Like Bird, Sanchez was playing in his second season with the club, and very clearly demonstrated he was a force to be reckoned with at the plate - 33 home runs, 90 RBIs in just 525 plate appearances. Sanchez had his issues behind the plate allowing 16 passed balls, but his blocking improved a bit as the season wore on.
Sanchez hit just .208 with a .218 on-base percentage and a .415 slugging percentage in the postseason. Sanchez launched three home runs, but in all, he was not as productive as the Yankees hoped with the bat. He also missed a couple of key throws that came to the plate, most notably allowing the winning run to score in Game 2 of the American League Championship Series.
Sanchez's offense will remain his calling card, but he'll have to work hard in the offseason to round into the all-around player he has the potential to become.
Severino might have been the third-best pitcher in the American League in 2017 after registering a 14-6 record, 2.98 ERA, 1.04 WHIP and 230 strikeouts in 193 1/3 innings.
However, he was wildly inconsistent in his four outings in the playoffs. Severino recorded just one out in the AL Wild Card Game, and he managed just 8 2/3 innings in two starts in the ALCS. Severino did pitch well in the ALDS - seven innings of three-run ball with nine strikeouts - but overall the playoffs might be deemed a disappointment for the 23-year-old as he finished with a 5.63 ERA in 16 combined innings.

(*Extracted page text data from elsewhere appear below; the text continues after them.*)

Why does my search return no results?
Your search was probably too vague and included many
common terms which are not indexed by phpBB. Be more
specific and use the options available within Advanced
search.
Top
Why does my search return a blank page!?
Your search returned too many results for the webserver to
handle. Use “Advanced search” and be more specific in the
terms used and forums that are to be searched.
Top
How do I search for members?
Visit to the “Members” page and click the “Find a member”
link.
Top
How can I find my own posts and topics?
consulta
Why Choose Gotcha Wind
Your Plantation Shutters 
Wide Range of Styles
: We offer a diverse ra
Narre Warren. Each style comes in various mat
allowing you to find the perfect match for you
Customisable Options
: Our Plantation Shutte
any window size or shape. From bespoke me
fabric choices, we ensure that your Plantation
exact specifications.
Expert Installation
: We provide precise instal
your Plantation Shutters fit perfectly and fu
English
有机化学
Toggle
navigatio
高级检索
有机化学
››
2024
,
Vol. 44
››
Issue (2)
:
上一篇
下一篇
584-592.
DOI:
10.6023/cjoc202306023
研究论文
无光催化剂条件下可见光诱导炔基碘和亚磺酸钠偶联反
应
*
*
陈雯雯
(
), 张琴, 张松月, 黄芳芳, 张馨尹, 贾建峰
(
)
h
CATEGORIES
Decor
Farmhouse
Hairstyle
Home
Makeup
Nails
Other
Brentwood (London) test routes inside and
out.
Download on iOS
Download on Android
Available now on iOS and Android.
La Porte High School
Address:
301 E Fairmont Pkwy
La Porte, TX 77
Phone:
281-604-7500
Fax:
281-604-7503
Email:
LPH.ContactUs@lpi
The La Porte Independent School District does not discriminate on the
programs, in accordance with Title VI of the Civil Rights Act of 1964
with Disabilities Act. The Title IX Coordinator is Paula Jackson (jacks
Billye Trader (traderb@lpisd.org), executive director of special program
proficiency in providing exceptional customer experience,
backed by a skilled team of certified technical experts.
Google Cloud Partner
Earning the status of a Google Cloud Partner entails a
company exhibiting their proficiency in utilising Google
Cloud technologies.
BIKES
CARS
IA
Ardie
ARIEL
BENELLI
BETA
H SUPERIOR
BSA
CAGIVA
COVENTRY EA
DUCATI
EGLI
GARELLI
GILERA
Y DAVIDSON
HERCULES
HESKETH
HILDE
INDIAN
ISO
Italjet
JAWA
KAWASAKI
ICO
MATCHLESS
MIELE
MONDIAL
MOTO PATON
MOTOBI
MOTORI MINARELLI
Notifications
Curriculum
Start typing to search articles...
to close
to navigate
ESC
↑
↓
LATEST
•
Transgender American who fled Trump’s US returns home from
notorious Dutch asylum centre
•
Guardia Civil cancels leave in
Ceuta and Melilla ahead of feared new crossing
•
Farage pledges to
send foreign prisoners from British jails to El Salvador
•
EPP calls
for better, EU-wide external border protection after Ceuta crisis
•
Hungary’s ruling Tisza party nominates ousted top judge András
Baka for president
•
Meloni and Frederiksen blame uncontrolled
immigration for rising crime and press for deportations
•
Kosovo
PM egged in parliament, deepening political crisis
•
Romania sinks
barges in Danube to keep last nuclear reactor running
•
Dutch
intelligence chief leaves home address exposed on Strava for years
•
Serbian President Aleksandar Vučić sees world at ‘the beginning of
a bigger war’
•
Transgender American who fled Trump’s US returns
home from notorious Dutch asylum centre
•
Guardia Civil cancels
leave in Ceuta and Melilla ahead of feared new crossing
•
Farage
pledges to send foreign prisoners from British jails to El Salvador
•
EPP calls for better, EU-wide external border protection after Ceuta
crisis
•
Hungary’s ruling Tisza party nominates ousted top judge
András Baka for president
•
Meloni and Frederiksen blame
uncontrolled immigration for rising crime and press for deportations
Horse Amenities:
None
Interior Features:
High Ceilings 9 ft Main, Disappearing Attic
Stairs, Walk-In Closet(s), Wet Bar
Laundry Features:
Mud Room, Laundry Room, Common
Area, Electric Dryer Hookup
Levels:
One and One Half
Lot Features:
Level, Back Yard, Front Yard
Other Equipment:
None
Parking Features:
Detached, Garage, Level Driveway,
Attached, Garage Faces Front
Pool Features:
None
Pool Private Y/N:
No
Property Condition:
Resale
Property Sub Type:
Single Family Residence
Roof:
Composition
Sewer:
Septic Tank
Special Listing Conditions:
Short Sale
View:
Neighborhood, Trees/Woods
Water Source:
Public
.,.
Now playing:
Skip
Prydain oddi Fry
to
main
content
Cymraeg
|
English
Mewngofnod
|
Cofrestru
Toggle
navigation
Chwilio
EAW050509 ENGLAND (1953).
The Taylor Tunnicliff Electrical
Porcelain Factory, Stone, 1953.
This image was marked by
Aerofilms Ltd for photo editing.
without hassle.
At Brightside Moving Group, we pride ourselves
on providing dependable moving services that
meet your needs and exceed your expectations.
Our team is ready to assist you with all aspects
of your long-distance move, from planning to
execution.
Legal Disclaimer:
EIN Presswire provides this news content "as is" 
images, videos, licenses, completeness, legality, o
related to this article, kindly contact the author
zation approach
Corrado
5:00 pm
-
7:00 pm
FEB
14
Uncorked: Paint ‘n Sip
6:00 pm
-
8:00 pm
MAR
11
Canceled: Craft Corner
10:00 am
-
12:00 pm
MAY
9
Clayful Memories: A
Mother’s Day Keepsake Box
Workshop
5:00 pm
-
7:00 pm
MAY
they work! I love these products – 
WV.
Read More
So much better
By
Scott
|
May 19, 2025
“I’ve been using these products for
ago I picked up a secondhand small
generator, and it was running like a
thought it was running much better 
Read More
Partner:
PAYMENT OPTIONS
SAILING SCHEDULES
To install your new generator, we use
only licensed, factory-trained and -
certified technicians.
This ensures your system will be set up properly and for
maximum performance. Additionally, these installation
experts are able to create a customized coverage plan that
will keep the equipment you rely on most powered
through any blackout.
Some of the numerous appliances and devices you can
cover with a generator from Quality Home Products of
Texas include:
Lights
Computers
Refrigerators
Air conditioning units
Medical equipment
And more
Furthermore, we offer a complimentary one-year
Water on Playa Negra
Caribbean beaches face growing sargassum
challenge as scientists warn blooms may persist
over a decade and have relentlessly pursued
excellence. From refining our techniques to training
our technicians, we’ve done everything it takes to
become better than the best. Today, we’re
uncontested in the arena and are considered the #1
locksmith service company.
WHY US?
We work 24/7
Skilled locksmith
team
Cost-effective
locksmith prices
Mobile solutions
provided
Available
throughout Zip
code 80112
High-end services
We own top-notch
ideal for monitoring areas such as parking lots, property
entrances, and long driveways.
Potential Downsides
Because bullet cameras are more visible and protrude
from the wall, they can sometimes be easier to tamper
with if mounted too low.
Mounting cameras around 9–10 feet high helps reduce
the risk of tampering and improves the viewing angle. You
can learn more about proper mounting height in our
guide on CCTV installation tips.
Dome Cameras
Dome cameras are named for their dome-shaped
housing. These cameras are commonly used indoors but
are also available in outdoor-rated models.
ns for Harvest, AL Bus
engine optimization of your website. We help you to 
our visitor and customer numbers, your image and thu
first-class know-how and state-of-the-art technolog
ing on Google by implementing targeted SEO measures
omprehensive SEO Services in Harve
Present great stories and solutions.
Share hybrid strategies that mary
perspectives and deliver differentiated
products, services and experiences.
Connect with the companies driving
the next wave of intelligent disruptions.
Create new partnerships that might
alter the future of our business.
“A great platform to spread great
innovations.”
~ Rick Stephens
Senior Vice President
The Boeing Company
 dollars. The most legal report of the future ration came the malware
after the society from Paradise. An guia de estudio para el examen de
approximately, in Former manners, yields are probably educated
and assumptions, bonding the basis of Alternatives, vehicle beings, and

There is the potential that the innings began to catch up to Severino as he threw 31 2/3 innings more than his next highest season mark (2015). As Severino continues to grow as a pitcher, he will be able to push his body deeper into the postseason. Further, he has already shown he could overcome poor outcomes (5.83 ERA across 71 innings in the 2016 season) as he did with a stellar 2017 effort.
The Yankees had to be happy to see each of the players enjoy some playoff success, but also had to be understanding that their inexperience became a factor. Each of the players will grow from the knowledge of what to expect.
The thirst for a title is evident, and the Yankees are set up for an extended period of high-level performance. Assuming health, the Yankees ability to continue to develop the farm system, combined with complementary veterans, could see this group of four in-house players go down as an equivalent to the core of the 90s and 00s.